Part of me thinks I am just over thinking it and then I replay stuff and think actually it's maybe not just me over reacting.
I think He had the hump because he wanted to go out for dinner and I asked that we stayed in, I've not been well, am shattered all the time, and skint. He earns 3 times my salary and I hate that he always pays, although in fairness I always pay the food and alcohol at home so I guess it evens out. He sees it as treating me, but he doesn't have to worry about money. He lives very modestly as far as his house goes, car is company one, he has a very expensive motorbike but never uses it, has a small 2 bed house he bought when he was 20 so virtually mortgage free, no kids/family so no outgoings really. I earn 18k have a mortgage, a 6 year old. An ex who thankfully pays maintenance (when I chase him) and happily pays out half for dancing and school trips etc. But it is still very tight. I have only had the house 3 months and with Christmas coming up I am stressed to hell about how I am gonna afford it so I probably have done his head in a bit with it all.

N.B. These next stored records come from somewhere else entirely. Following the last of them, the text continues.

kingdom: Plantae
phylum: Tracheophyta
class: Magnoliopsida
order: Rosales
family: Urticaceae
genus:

Dd is being particularly challenging at the moment, she is on chemo for over a active immune system so I am always stressed about who she has been near, is she well etc. And lately she has been very upset for no reason she is saying. She told me the other day she feels like crying but she doesn't know why. It hit me harder than I thought and I was trying to explain that I feel like a shit mum because I hadn't noticed she was sad, because she plays me and her dad off against each other and he spends money on the latest big toy (lol this week) and I can't keep up. Dp has bought her the camper thing for Xmas from us both but refuses to take half from me which I know u should be grateful for but at the nome t it is just smacking of the disparity and making me feel like I am failing her. He thinks I am ridiculous and however I try and explain it I end up pissing him off.
He is annoyingly black and white about life and I know my need to have answers and things to be "equal" annoys the hell out of him.
His Dd died when she was 6 months old, and I make so many allowances for the fact he may feel awkward, upset, guilty that he is moving on etc. And I know he will never get over it, and I have never forced him tk talk to me. But I do think I deserve a explanation of his behaviour, even if it is he is having a shit time at work, feeling crap about his fiancee and baby etc. Hut doesn't want to discuss further. At least I would know.
It is just driving me demented stressing about all the possibilities. It is triggering my anxiety badly and he knows that but can't /won't see that his behaviour is thw reason.
I don't want to walk away but I am wondering if it is better all round.
I may suggest that maybe he needs some space to deal with whatever is going on and to ring me when he is feeling in a better place and we can see what happens. But I am more than a little terrified that he won't ring me ever again.
How did I get so fricking pathetic!!